● **WHAT IS EXPECTED**
Your answer must be the data repeated exactly, with no pictures in it.

● **DATA IN THIS EXERCISE**
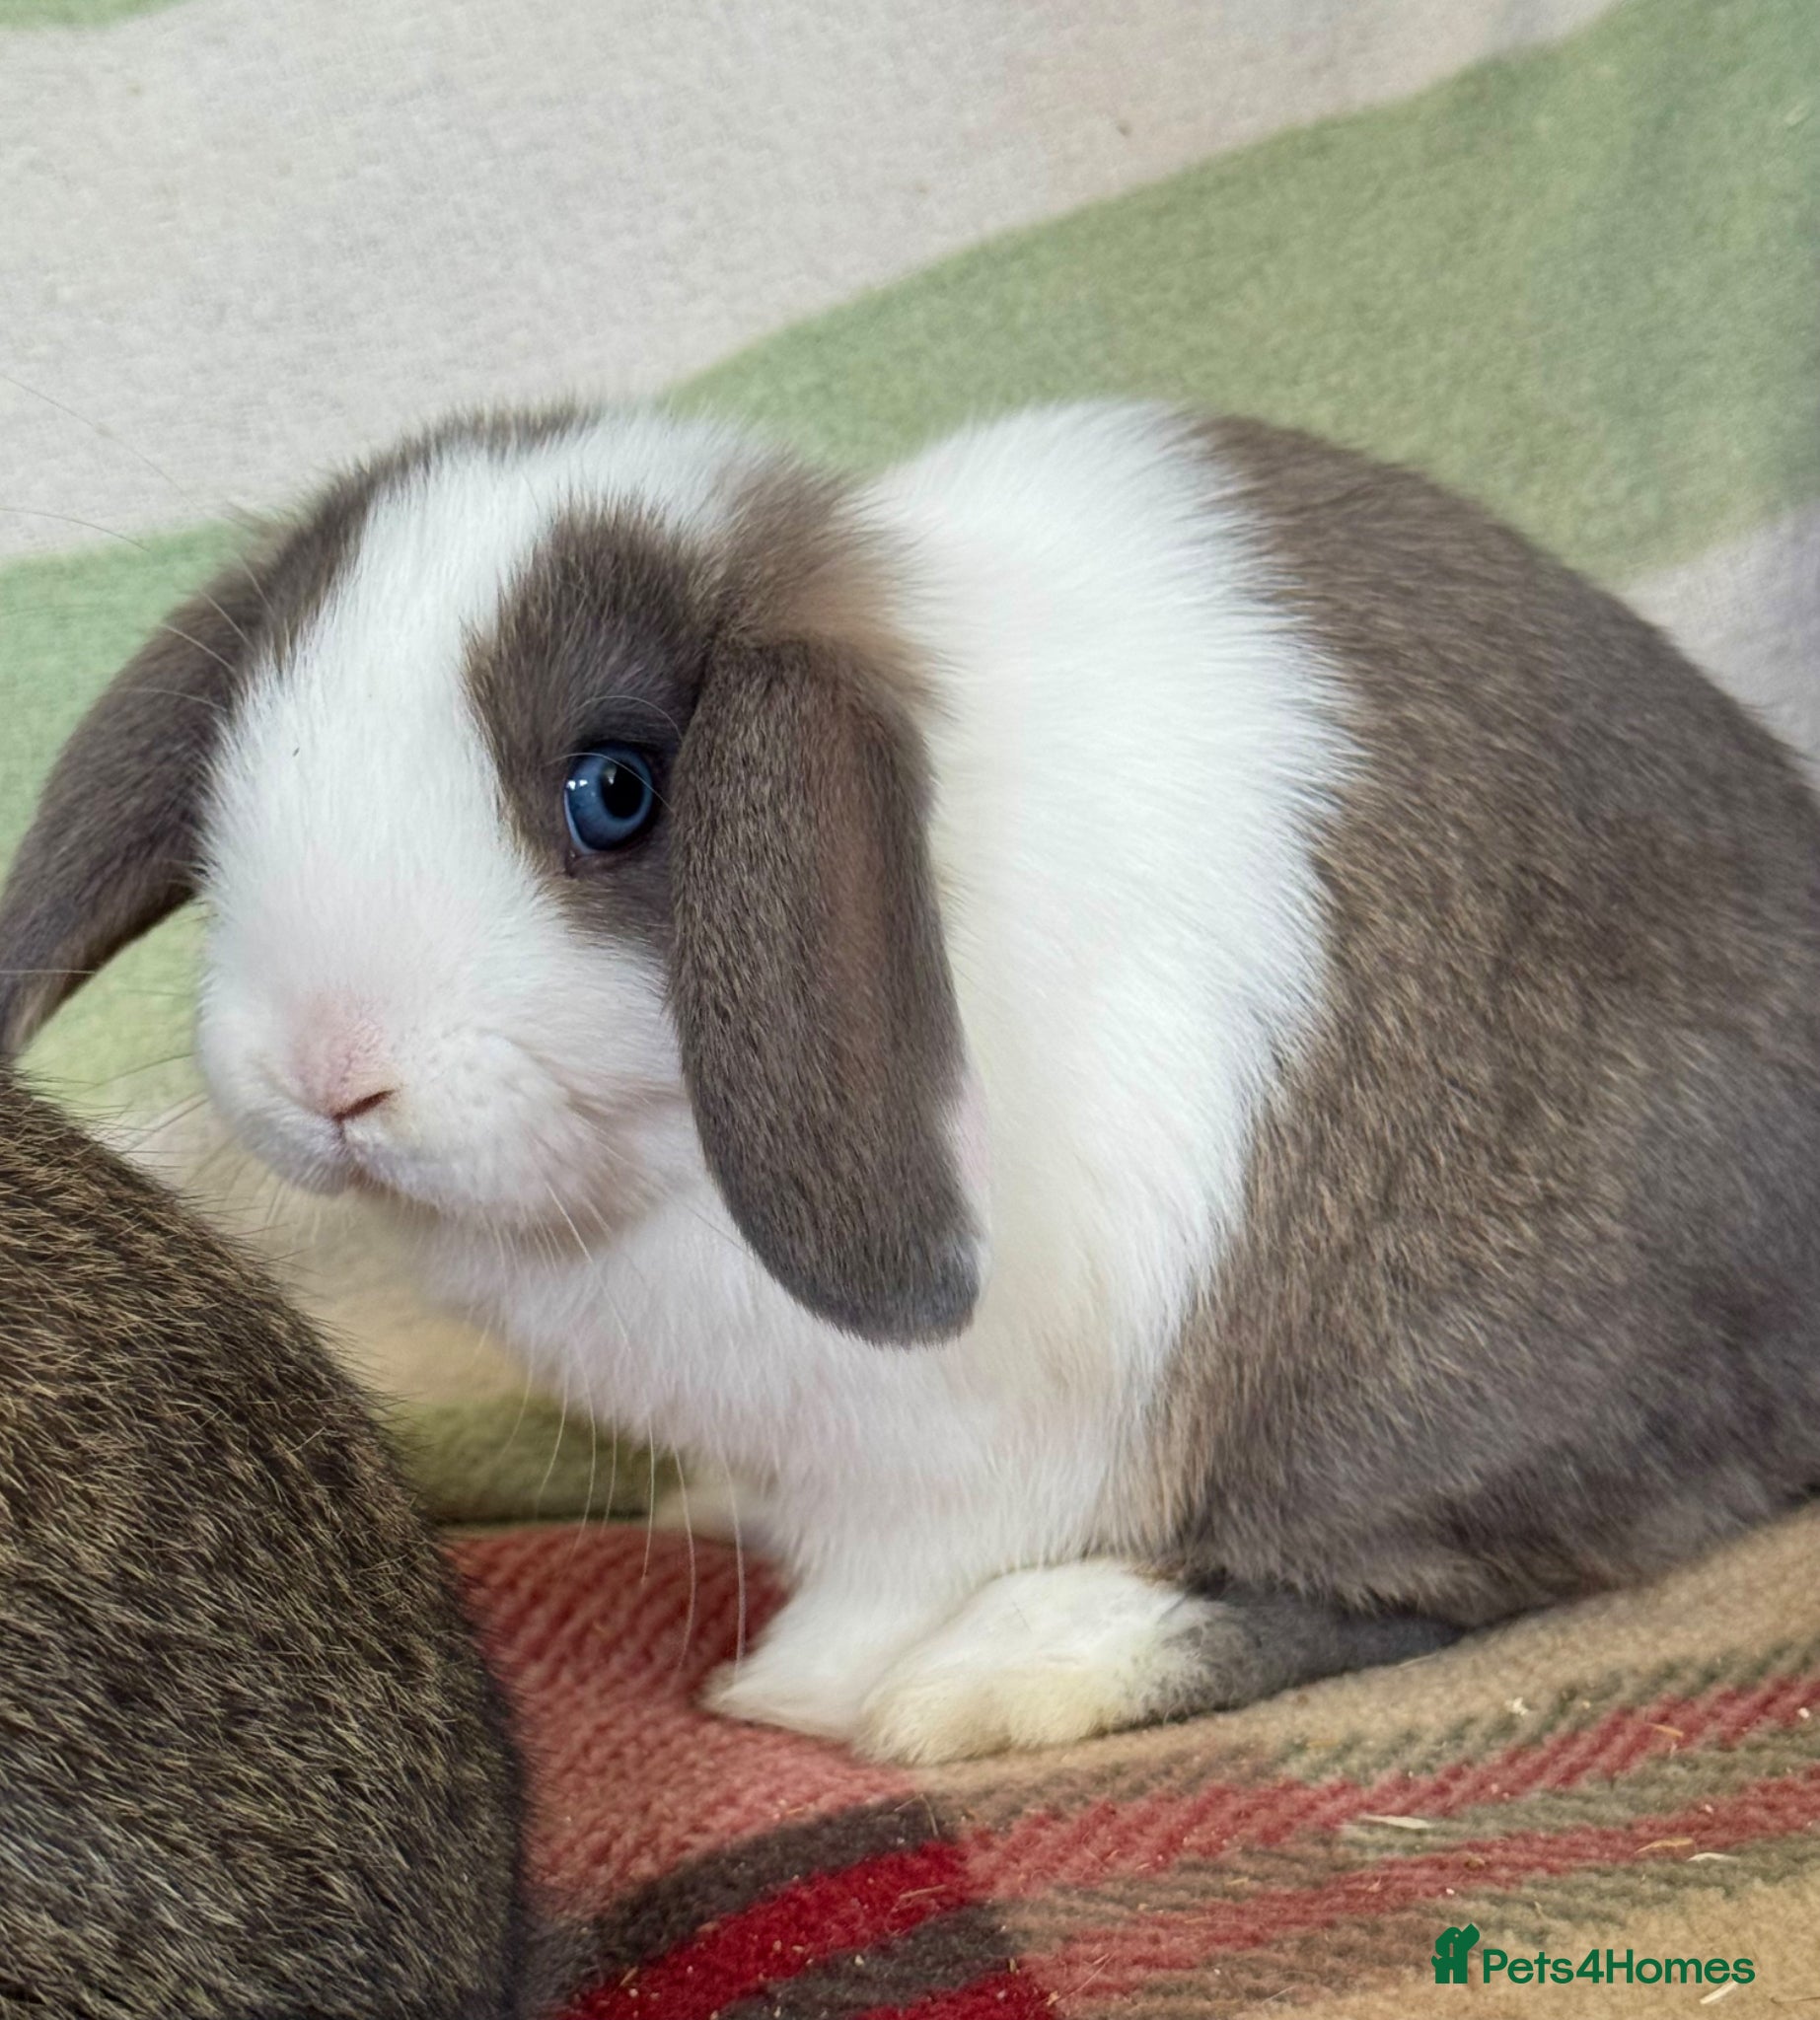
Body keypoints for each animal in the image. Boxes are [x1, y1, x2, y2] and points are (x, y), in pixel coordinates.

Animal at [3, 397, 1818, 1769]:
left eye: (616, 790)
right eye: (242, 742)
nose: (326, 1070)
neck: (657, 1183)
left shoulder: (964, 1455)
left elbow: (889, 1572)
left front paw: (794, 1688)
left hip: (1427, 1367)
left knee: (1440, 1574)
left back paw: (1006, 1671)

● **COMPLETED TASK**
Body keypoints for each animal in the image. Boxes are [x1, y1, x2, y2] and points are (x, y), in pixel coordinates.

Animal at [3, 397, 1818, 1769]:
left eye: (616, 790)
right eye: (242, 742)
nose: (326, 1070)
neck: (657, 1183)
left shoulder: (964, 1455)
left elbow: (889, 1572)
left front paw: (794, 1688)
left hip: (1427, 1367)
left knee: (1440, 1574)
left back paw: (1006, 1671)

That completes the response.